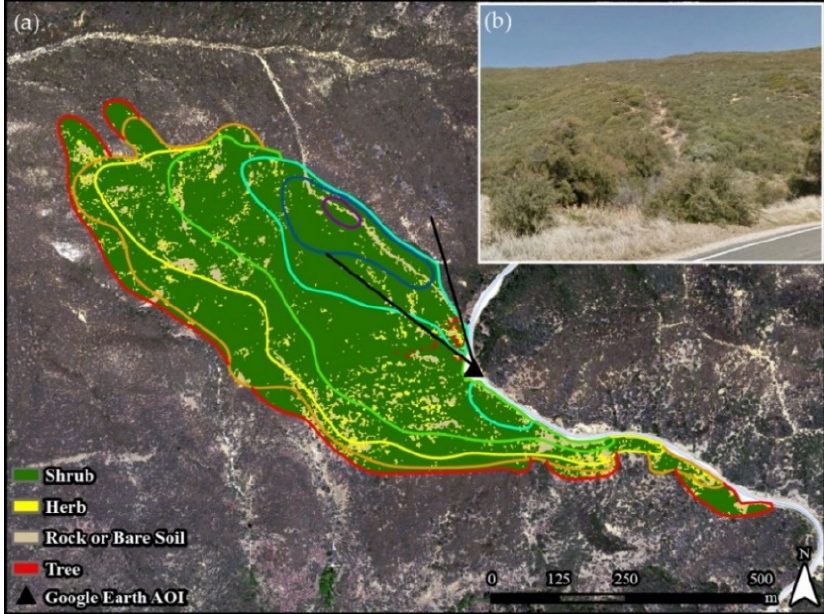
Figure 5. Thomas sequence 3 growth form composition. Figure depicts the largely homogenous fuel distribution at the Thomas Fire sampling areas. ( a ) Fire front positions overlaid on growth form map and National Agriculture Imagery Program (NAIP) orthoimagery. ( b ) Prefire Google Earth image overlooking portion of Thomas sequence 3.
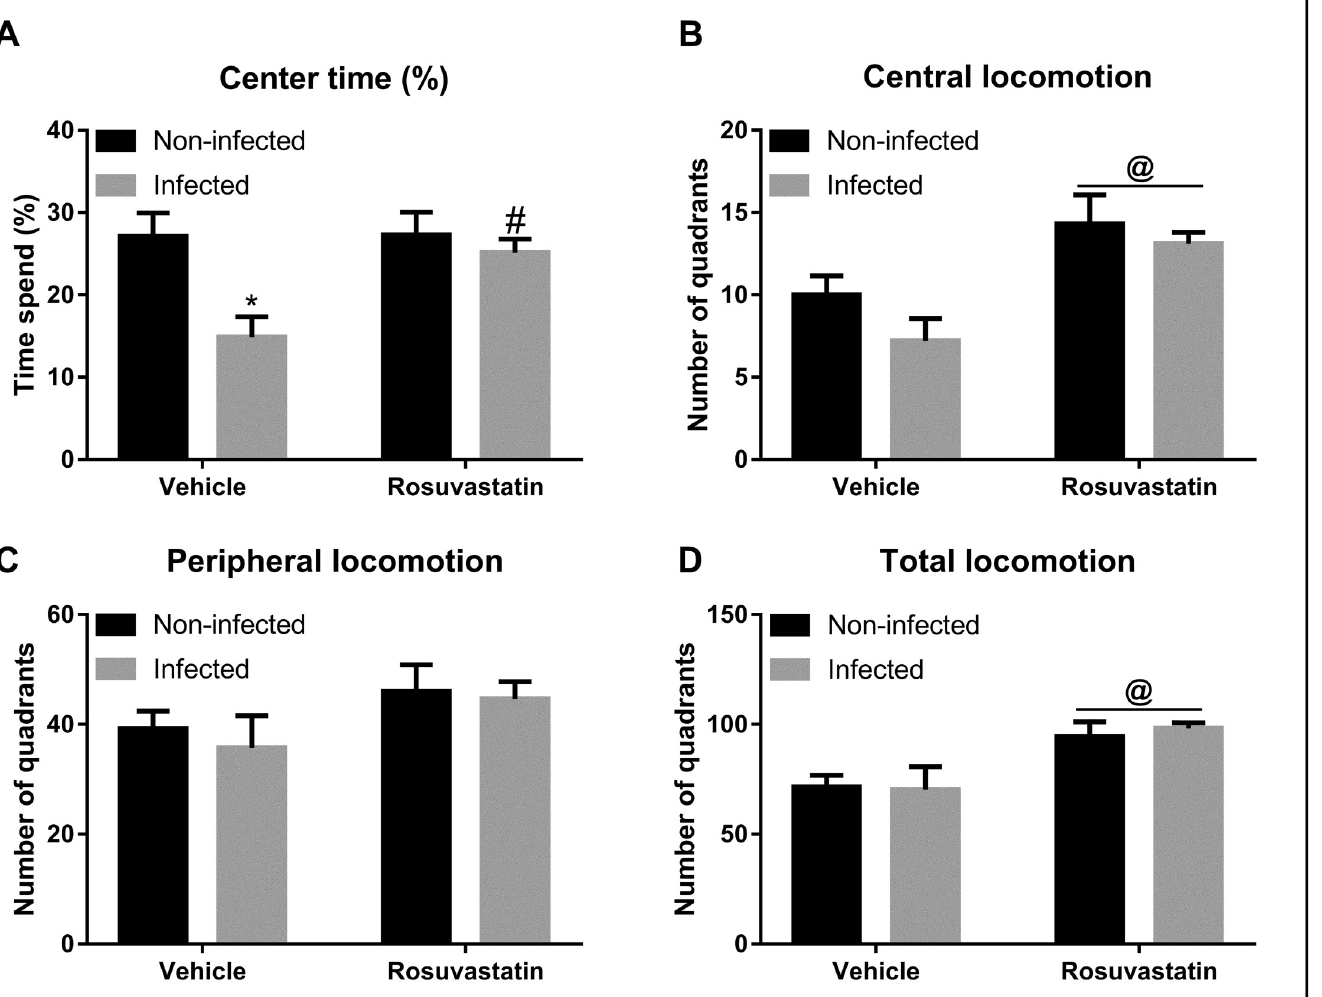
Fig 1. Behavioral analysis in the Open Field (OF) test in animals non-infected and infected with Toxoplasma gondii ME-49 strain and treated with rosuvastatin or vehicle. The bars represent the mean ± SEM. � P < 0.05 vs respective non-infected group, # P < 0.05 vs respective vehicle group, @ P < 0.05 indicating main effect of treatment. Two-way ANOVA followed by Bonferroni post-hoc test (n = 10/group).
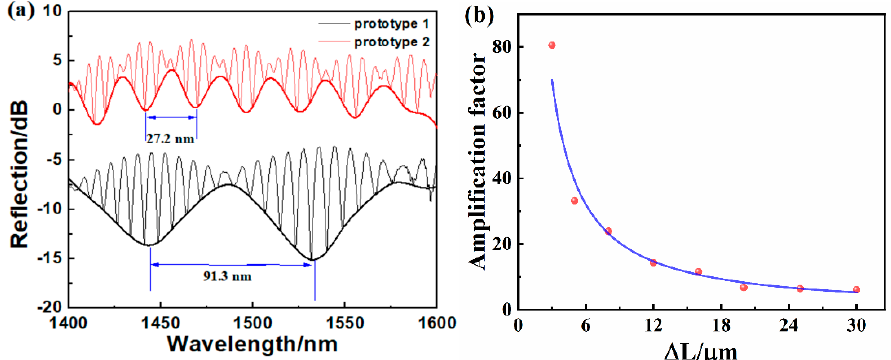
Figure 5. ( a ) Reflection spectrum of paralleled F–P cavities with different cavity length differences. ( b ) Simulated amplification factor of different cavity length differences.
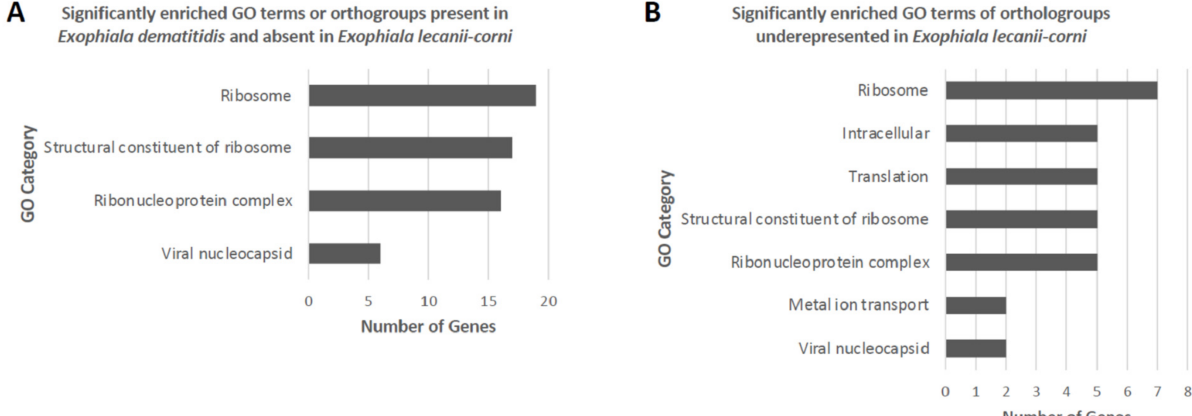
Figure 8. Significantly enriched ( p < 0.05) GO categories of orthologues identified using OrthoFinder that are absent in E. lecanii-corni relative to ( A ) all species including in this analysis, and ( B ) E. dermatitidis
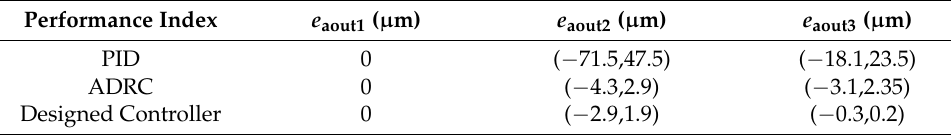
Table 5. Control range of each controller under speed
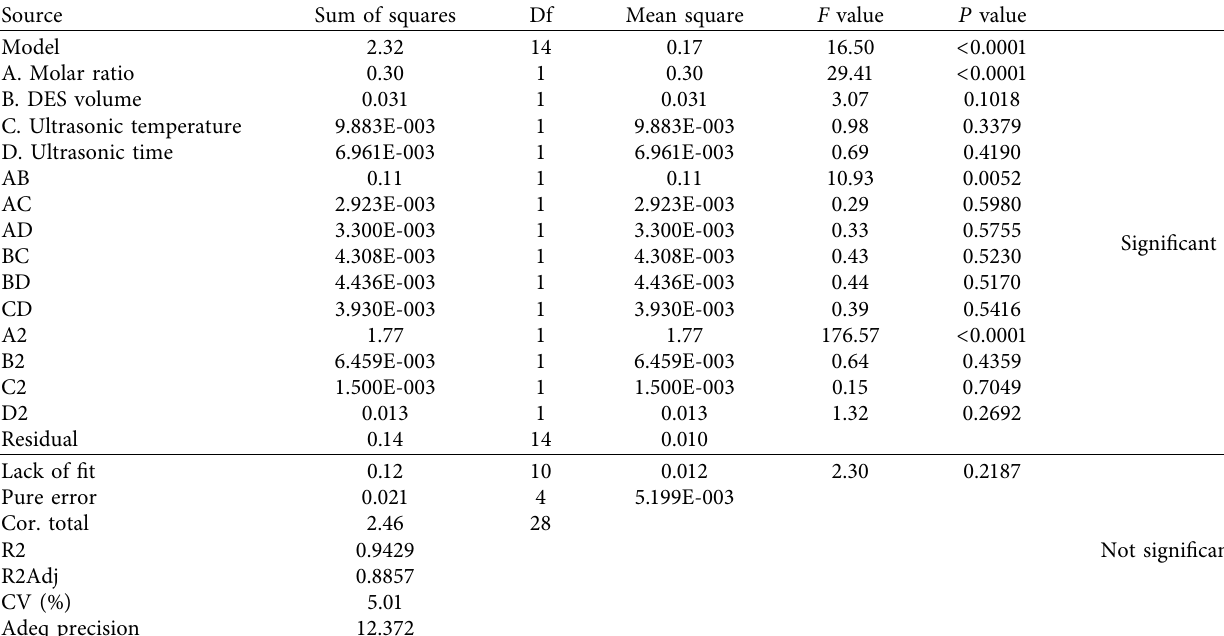
Table 6: Analysis of variance of the regression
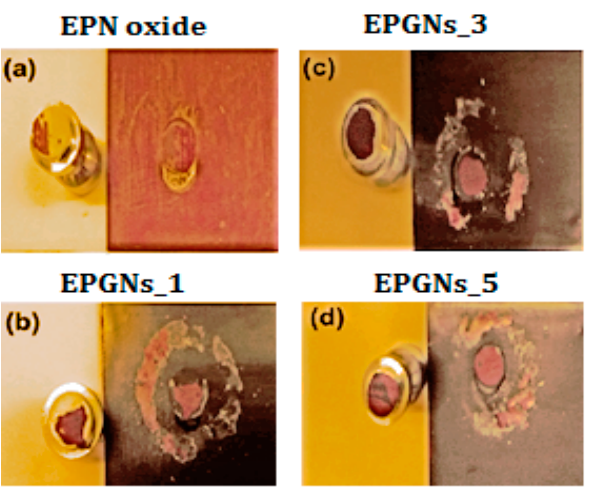
Figure 4. Digital images of adhesion pull off test results in the Verma et al. nanocomposite coating EPN oxide( a ), EPGNs-1 ( b ), EPGNs-3 ( c ), EPGNs- 5( d ) (Adapted with permission from [50]).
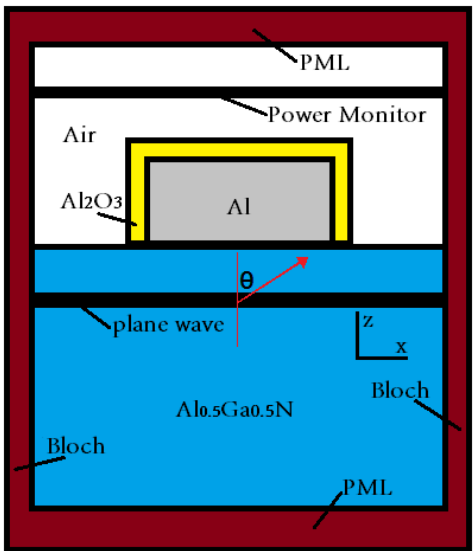
Figure 1. Schematic diagram of the 3D FDTD computational model for the SP-coupled LED.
◇ ◇ ◇ ◇ ◇
◆ **Try it**:
Generate a word-for-word copy of the preceding records, excluding all pictures.

◆ **Answer for the task**:
Figure 5. Thomas sequence 3 growth form composition. Figure depicts the largely homogenous fuel distribution at the Thomas Fire sampling areas. ( a ) Fire front positions overlaid on growth form map and National Agriculture Imagery Program (NAIP) orthoimagery. ( b ) Prefire Google Earth image overlooking portion of Thomas sequence 3.
Fig 1. Behavioral analysis in the Open Field (OF) test in animals non-infected and infected with Toxoplasma gondii ME-49 strain and treated with rosuvastatin or vehicle. The bars represent the mean ± SEM. � P < 0.05 vs respective non-infected group, # P < 0.05 vs respective vehicle group, @ P < 0.05 indicating main effect of treatment. Two-way ANOVA followed by Bonferroni post-hoc test (n = 10/group).
Figure 5. ( a ) Reflection spectrum of paralleled F–P cavities with different cavity length differences. ( b ) Simulated amplification factor of different cavity length differences.
Figure 8. Significantly enriched ( p < 0.05) GO categories of orthologues identified using OrthoFinder that are absent in E. lecanii-corni relative to ( A ) all species including in this analysis, and ( B ) E. dermatitidis
Table 5. Control range of each controller under speed
Table 6: Analysis of variance of the regression
Figure 4. Digital images of adhesion pull off test results in the Verma et al. nanocomposite coating EPN oxide( a ), EPGNs-1 ( b ), EPGNs-3 ( c ), EPGNs- 5( d ) (Adapted with permission from [50]).
Figure 1. Schematic diagram of the 3D FDTD computational model for the SP-coupled LED.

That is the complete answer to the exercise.